Manca una visione collegiale, ci sono pezzi di idee che cozzano, in fissione quasi nucleare, con altri pezzi di idee del tutto contrapposte, però l’importante è vincere.
Alleanze di scopo
Vincenzo De Luca e Roberto Fico, messi in una stanza isolata per meno di due ore, si accoltellerebbero come cattolici e luterani. Lo steso De Luca, se in circostanze più asettiche incontrasse Elly Schlein, le metterebbe il Guttalax nel bibitone vegano.

Clemente Mastella vorrebbe (solo in iperbole, sia chiaro) aver la patente D solo per mettere sotto tutto il cucuzzaro, ma non può. E lo stesso Pd, al suo interno, conta più correnti agguerrite ed autonome di quanti non siano i peli di uno Schnauzer.
Dov’è la vocazione maggioritaria invocata da quel Lingotto che fu? Conta il risultato estemporaneo, quello che ti fa dire che ha vinto “quella ricetta là”, non quel dato libro di ricette.

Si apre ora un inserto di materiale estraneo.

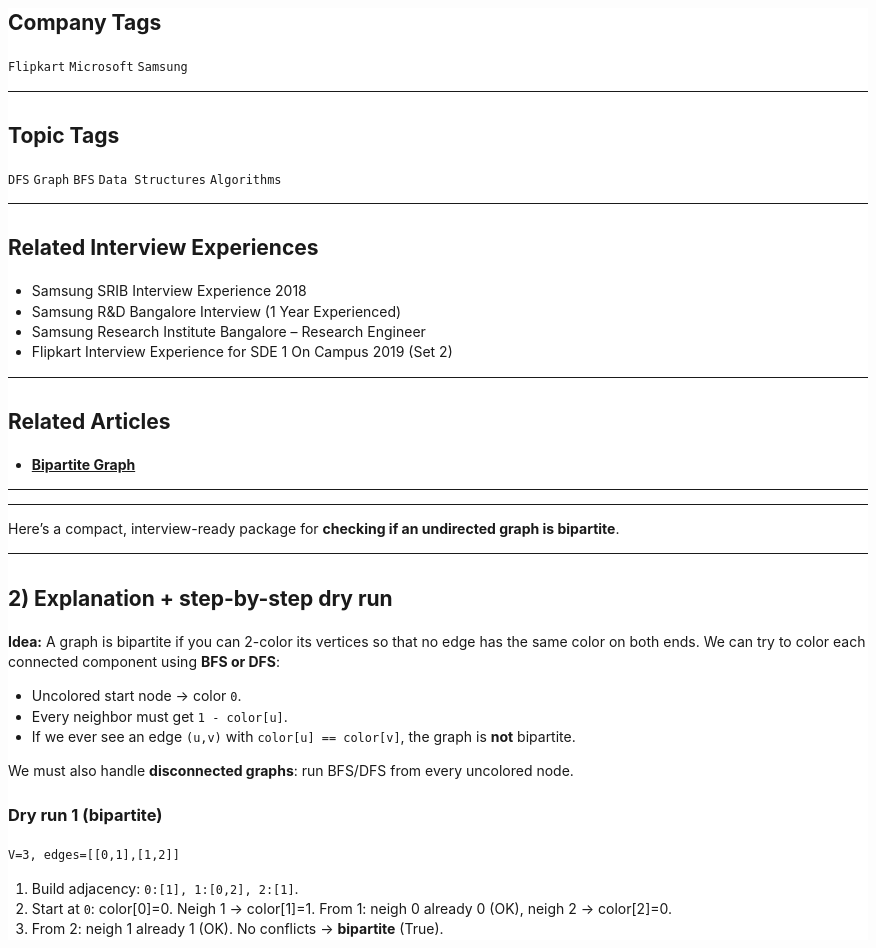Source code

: ## Company Tags

`Flipkart` `Microsoft` `Samsung`

---

## Topic Tags

`DFS` `Graph` `BFS` `Data Structures` `Algorithms`

---

## Related Interview Experiences

* Samsung SRIB Interview Experience 2018
* Samsung R&D Bangalore Interview (1 Year Experienced)
* Samsung Research Institute Bangalore – Research Engineer
* Flipkart Interview Experience for SDE 1 On Campus 2019 (Set 2)

---

## Related Articles

* [**Bipartite Graph**](https://www.geeksforgeeks.org/bipartite-graph/)


---

---

Here’s a compact, interview-ready package for **checking if an undirected graph is bipartite**.

---

## 2) Explanation + step-by-step dry run

**Idea:**
A graph is bipartite if you can 2-color its vertices so that no edge has the same color on both ends.
We can try to color each connected component using **BFS or DFS**:

* Uncolored start node → color `0`.
* Every neighbor must get `1 - color[u]`.
* If we ever see an edge `(u,v)` with `color[u] == color[v]`, the graph is **not** bipartite.

We must also handle **disconnected graphs**: run BFS/DFS from every uncolored node.

### Dry run 1 (bipartite)

`V=3, edges=[[0,1],[1,2]]`

1. Build adjacency: `0:[1], 1:[0,2], 2:[1]`.
2. Start at `0`: color[0]=0.
   Neigh 1 → color[1]=1.
   From 1: neigh 0 already 0 (OK), neigh 2 → color[2]=0.
3. From 2: neigh 1 already 1 (OK).
   No conflicts → **bipartite** (True).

Campania ipotecata, ma poi?
Poi magari (certamente) vinci in Campania e il giorno dopo tutte le agenzie sono tue, e tutte le speranze che il tuo modo di vedere la faccenda vanno a crasi nelle tue parole. Che sono parole di fazione, non di Partito che sognava in grinta omogenea di andare dove si comanda a comandare meglio di altri per dare il meglio a tutti.
La scala nazionale manca, o quanto meno diventa riflesso del localismo, senza contare che dovrebbe essere il contrario.
E la sola colla è la lotta contro Giorgia Meloni, mentre la vera colla dovrebbe essere una visione concreta che sia meglio di ogni Meloni che il Fato, i social e l’analfabetismo funzionale di noi stessi ci mettono tra i piedi.
Colla e nodi al pettine

Il guaio è che i nodi al pettine non aspettano, neanche quando sei sul picco del podio, ed il maggioritario vero come scopo è molto di più del maggioritario come totem da vernice.
Una volta il mondo progressista venne chiamato all’adunata civica per darsi una ragione comune, oggi il mondo progressista è spicchio di un agrume composito che guarda solo allo specchio di camera sua. E che non sa più da che parte stia la finestra.
Quella dalla quale, affacciati e prima di scendere gioiosi e finalmente in basso, giù dove ti aspettano, si guarda quel che serve alla gente, e non quel che serve alla tua fazione.